The Streaming Network
Once a parent company and its new acquisitions drive alignment by running on the same CRM, it becomes possible to produce a shared roadmap. The Streaming Network, a virtual events and webinar platform, was founded more than a decade ago but found itself rapidly growing when COVID-19 necessitated that most live events move online.
The company grew from $5 million to $10 million in only two years. After a series of acquisitions, including three inside of a 12-month span, the company realized that its scattershot, multi-CRM configuration was no longer tenable.
For one thing, communication between systems was rudimentary. Throughout a seven touch sales process, teams were tracking progress within an unwieldy and cumbersome Excel spreadsheet containing thousands of client names. Worse still, different customers required dissimilar types of invoices, and it was becoming impossible to ensure the right type went to the right customer, let alone keep tabs on incoming payments.
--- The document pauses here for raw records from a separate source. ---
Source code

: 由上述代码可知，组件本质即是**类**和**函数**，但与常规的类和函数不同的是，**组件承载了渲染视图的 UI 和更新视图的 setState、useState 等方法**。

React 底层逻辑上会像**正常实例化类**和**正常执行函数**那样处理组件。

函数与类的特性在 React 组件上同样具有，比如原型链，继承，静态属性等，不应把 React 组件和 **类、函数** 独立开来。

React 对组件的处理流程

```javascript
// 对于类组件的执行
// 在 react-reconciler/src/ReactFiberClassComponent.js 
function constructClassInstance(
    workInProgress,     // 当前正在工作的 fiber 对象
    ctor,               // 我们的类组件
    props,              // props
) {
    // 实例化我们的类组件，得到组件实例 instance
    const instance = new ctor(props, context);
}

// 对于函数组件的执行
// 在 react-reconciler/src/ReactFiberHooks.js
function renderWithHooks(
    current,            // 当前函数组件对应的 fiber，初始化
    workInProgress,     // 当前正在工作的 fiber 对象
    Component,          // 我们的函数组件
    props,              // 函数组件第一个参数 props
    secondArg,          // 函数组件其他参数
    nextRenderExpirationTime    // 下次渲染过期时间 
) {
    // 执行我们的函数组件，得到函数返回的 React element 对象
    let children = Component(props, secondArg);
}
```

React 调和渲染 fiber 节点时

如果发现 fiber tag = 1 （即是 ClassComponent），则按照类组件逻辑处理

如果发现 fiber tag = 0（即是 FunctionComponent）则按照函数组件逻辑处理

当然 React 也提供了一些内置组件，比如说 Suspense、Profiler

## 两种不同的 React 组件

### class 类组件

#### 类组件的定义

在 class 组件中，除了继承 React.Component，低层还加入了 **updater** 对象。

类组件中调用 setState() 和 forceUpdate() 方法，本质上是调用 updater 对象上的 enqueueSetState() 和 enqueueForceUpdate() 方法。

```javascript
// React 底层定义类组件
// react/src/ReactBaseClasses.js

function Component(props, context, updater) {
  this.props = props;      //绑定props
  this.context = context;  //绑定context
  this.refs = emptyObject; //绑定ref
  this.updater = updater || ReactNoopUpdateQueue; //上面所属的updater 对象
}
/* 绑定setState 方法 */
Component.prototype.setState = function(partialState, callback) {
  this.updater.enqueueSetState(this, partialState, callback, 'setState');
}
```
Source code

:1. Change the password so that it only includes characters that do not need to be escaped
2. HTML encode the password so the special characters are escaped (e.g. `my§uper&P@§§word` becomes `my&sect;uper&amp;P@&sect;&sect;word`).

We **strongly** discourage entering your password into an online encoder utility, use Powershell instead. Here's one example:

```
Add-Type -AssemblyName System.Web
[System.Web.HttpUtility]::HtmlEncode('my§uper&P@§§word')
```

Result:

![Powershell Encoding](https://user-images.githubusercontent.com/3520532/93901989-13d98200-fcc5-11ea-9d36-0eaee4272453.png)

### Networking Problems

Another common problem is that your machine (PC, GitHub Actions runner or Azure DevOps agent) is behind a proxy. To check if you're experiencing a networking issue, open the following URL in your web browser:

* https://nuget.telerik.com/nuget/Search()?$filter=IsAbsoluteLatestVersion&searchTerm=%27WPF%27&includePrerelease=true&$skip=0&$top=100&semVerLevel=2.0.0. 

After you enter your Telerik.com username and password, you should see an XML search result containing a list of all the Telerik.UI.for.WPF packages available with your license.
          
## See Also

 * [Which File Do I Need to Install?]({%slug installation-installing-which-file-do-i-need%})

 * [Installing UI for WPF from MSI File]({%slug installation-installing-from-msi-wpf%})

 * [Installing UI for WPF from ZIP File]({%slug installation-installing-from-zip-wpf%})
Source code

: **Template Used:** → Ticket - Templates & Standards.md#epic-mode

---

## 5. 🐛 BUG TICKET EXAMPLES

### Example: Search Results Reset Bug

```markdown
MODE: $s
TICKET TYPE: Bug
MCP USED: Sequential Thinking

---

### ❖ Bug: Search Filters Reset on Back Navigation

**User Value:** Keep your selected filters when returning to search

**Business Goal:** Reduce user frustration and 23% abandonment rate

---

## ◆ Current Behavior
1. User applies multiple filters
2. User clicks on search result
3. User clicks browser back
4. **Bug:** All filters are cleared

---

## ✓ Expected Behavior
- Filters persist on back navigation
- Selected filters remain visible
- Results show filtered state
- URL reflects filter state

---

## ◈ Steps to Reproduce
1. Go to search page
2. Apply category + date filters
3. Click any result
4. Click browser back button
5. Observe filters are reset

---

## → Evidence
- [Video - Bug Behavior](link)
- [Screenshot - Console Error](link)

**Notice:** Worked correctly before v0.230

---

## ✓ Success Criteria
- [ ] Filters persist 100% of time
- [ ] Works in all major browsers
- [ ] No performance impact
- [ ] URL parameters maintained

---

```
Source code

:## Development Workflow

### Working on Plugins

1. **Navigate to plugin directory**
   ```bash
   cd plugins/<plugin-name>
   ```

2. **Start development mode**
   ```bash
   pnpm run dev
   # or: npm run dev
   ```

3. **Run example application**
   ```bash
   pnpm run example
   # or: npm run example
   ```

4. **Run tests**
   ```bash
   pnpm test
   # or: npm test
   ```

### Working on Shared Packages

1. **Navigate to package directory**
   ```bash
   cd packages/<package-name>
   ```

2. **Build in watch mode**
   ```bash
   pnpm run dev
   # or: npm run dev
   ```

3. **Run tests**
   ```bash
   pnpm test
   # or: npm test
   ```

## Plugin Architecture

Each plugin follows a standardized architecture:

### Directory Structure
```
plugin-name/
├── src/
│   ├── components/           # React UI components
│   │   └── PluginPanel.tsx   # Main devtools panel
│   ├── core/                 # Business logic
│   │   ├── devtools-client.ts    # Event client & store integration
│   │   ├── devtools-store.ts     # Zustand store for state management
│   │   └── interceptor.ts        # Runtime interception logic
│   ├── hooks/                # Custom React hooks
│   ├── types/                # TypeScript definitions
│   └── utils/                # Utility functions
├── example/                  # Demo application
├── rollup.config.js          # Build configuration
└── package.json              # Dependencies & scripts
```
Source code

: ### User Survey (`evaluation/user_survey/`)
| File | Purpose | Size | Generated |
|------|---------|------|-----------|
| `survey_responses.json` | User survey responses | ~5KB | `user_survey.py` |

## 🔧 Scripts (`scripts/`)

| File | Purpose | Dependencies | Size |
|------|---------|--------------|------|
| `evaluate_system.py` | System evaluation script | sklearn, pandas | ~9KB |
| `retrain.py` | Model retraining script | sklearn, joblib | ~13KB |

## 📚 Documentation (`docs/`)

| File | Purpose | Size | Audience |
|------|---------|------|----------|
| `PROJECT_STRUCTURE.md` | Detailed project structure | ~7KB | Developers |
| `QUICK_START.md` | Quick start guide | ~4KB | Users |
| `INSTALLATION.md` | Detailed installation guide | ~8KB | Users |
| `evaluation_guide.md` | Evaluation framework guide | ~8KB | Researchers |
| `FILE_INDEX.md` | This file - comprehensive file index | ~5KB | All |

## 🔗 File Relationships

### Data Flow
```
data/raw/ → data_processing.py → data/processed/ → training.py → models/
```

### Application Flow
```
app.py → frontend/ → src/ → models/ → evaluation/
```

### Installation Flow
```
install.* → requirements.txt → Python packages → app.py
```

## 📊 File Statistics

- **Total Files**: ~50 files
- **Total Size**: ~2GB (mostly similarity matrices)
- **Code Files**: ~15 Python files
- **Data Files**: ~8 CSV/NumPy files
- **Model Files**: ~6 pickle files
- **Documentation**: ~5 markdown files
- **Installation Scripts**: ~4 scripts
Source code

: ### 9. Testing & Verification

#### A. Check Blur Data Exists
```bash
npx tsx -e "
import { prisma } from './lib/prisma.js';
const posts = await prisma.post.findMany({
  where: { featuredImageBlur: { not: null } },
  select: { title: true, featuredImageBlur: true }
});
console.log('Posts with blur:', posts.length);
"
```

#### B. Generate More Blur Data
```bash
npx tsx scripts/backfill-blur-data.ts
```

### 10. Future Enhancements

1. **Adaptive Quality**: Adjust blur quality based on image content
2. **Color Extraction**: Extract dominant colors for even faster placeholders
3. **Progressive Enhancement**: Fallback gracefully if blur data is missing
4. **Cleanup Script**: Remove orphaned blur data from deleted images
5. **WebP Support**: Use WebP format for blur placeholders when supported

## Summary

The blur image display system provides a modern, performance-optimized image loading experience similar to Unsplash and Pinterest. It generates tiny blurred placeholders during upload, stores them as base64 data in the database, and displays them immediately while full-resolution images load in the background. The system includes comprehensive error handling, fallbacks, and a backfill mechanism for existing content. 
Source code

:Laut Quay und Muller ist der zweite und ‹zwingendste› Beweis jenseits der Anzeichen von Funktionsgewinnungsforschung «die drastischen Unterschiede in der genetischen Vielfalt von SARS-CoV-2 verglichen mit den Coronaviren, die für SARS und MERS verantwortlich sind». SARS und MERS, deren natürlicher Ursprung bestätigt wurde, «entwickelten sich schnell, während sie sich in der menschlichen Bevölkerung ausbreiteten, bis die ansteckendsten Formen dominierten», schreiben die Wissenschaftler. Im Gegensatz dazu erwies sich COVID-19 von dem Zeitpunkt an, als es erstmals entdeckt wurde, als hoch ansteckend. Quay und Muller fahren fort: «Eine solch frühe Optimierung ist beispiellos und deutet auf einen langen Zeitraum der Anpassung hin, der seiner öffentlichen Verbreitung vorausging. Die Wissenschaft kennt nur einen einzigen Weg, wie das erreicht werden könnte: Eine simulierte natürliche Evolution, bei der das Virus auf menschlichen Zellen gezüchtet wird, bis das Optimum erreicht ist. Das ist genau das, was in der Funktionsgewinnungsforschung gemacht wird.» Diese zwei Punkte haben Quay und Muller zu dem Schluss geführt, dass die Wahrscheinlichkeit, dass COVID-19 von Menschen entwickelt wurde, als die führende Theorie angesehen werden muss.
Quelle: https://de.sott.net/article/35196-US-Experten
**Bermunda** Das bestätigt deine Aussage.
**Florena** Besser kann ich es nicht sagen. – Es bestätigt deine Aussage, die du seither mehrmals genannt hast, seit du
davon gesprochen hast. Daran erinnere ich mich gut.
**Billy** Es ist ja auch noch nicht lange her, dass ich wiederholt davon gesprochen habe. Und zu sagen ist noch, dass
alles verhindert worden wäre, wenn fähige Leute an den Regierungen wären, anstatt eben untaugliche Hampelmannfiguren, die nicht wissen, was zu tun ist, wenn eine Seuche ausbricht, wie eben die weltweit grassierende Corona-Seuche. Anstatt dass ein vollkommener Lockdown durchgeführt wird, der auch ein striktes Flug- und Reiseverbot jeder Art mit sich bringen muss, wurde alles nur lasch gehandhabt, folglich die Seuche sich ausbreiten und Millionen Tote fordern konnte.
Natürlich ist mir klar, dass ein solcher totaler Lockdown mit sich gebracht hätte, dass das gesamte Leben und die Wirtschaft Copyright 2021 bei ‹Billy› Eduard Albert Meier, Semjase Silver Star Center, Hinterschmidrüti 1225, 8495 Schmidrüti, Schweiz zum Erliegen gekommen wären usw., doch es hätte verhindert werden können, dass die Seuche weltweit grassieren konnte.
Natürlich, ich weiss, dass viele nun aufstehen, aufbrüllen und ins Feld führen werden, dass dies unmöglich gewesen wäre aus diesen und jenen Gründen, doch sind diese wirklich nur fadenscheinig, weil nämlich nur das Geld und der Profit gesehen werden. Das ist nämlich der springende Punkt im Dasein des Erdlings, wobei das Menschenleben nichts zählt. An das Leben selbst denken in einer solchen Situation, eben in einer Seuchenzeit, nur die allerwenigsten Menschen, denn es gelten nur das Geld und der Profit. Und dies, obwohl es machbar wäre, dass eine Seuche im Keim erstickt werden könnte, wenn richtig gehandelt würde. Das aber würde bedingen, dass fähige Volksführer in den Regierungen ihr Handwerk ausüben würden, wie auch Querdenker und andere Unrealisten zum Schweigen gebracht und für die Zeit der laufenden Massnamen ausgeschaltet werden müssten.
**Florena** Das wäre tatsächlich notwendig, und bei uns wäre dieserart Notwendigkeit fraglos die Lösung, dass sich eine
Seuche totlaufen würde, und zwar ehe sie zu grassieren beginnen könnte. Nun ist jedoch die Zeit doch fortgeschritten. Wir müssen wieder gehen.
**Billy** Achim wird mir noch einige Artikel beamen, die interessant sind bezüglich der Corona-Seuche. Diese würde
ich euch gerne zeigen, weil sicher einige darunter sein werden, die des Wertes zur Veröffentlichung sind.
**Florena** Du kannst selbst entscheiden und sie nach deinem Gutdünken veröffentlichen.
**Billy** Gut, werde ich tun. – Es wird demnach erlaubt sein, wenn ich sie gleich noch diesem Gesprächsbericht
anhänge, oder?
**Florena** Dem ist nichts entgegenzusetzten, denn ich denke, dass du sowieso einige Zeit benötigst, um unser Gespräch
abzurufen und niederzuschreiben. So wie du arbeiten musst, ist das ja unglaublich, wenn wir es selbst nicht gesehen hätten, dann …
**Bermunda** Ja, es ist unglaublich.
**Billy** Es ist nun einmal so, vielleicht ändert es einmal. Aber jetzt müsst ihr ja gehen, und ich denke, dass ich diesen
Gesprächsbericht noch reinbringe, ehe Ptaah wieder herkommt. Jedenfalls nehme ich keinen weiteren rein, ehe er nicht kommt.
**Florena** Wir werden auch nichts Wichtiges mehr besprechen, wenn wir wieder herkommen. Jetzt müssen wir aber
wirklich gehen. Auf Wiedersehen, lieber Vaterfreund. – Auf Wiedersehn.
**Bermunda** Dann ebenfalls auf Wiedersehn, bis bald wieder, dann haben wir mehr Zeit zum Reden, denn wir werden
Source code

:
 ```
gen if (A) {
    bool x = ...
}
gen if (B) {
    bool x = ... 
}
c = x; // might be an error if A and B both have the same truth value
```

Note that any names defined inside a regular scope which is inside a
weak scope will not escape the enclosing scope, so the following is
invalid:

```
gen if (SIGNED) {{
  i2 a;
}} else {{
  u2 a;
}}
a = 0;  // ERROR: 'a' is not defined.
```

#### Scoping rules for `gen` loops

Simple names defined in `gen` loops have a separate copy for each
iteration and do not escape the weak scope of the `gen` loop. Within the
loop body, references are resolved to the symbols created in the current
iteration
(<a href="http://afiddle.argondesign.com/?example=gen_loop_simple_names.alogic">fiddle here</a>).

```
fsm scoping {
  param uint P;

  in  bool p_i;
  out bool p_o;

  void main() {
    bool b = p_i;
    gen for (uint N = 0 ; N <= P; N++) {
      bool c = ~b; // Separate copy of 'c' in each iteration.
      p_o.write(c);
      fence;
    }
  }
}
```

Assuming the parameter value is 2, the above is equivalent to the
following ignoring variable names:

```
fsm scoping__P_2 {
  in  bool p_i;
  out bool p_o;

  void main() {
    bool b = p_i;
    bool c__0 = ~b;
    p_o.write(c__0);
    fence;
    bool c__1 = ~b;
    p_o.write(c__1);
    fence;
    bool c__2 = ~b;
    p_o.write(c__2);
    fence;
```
With the visibility afforded by a central CRM, anyone within The Streaming Network, regardless of division, can see the status of every customer and tweak sales tactics accordingly. This includes the use of automation to follow up with leads or escalate a support claim to a supervisor. Without the need to micromanage, The Streaming Network executives can focus on growth while the individual business units carry on as usual regardless of where they are located or what stage of the process they oversee.
It's about timing
For businesses looking to consolidate, even when motivated by cost reduction, rushing the target company into learning and using new systems can backfire, slowing sales from the disruption. At the same time, letting acquisitions run on their old CMS for too long dampens any efforts to assimilate new businesses into established corporate culture. Allow, at least in the short term, the newly acquired business to function as it has, with the tools they already use, and slowly transition them onto org-wide tools, which allow for cross app services like AI and analytics to span the entire portfolio.